=== Data for processing ===
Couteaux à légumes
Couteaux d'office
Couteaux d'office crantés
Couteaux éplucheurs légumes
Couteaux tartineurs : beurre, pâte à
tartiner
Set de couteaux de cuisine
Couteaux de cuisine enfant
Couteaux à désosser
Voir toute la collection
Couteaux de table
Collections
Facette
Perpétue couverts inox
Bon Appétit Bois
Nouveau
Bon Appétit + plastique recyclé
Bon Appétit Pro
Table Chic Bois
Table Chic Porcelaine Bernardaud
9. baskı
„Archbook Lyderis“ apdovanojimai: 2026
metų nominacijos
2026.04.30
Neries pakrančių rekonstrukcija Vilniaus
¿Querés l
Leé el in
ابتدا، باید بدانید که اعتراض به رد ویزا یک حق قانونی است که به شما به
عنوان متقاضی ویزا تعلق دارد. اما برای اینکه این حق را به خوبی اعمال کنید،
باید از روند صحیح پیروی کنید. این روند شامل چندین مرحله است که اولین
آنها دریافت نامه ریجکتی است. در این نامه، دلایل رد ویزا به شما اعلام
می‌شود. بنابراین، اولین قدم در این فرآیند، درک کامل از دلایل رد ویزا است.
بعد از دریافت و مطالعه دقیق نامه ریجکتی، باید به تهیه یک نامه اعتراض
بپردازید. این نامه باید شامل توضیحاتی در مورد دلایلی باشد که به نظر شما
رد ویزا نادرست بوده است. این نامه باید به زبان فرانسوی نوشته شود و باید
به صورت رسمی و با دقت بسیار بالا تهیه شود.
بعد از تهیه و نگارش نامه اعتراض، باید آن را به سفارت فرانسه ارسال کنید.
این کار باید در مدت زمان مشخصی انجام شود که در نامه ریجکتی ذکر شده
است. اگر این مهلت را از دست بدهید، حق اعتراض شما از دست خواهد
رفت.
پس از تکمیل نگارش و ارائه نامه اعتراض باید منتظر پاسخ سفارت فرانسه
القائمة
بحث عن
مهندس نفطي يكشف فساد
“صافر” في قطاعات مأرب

=== What to produce ===
Set down the whole listing once more, exactly as it appears.

=== Answer section ===
Couteaux à légumes
Couteaux d'office
Couteaux d'office crantés
Couteaux éplucheurs légumes
Couteaux tartineurs : beurre, pâte à
tartiner
Set de couteaux de cuisine
Couteaux de cuisine enfant
Couteaux à désosser
Voir toute la collection
Couteaux de table
Collections
Facette
Perpétue couverts inox
Bon Appétit Bois
Nouveau
Bon Appétit + plastique recyclé
Bon Appétit Pro
Table Chic Bois
Table Chic Porcelaine Bernardaud
9. baskı
„Archbook Lyderis“ apdovanojimai: 2026
metų nominacijos
2026.04.30
Neries pakrančių rekonstrukcija Vilniaus
¿Querés l
Leé el in
ابتدا، باید بدانید که اعتراض به رد ویزا یک حق قانونی است که به شما به
عنوان متقاضی ویزا تعلق دارد. اما برای اینکه این حق را به خوبی اعمال کنید،
باید از روند صحیح پیروی کنید. این روند شامل چندین مرحله است که اولین
آنها دریافت نامه ریجکتی است. در این نامه، دلایل رد ویزا به شما اعلام
می‌شود. بنابراین، اولین قدم در این فرآیند، درک کامل از دلایل رد ویزا است.
بعد از دریافت و مطالعه دقیق نامه ریجکتی، باید به تهیه یک نامه اعتراض
بپردازید. این نامه باید شامل توضیحاتی در مورد دلایلی باشد که به نظر شما
رد ویزا نادرست بوده است. این نامه باید به زبان فرانسوی نوشته شود و باید
به صورت رسمی و با دقت بسیار بالا تهیه شود.
بعد از تهیه و نگارش نامه اعتراض، باید آن را به سفارت فرانسه ارسال کنید.
این کار باید در مدت زمان مشخصی انجام شود که در نامه ریجکتی ذکر شده
است. اگر این مهلت را از دست بدهید، حق اعتراض شما از دست خواهد
رفت.
پس از تکمیل نگارش و ارائه نامه اعتراض باید منتظر پاسخ سفارت فرانسه
القائمة
بحث عن
مهندس نفطي يكشف فساد
“صافر” في قطاعات مأرب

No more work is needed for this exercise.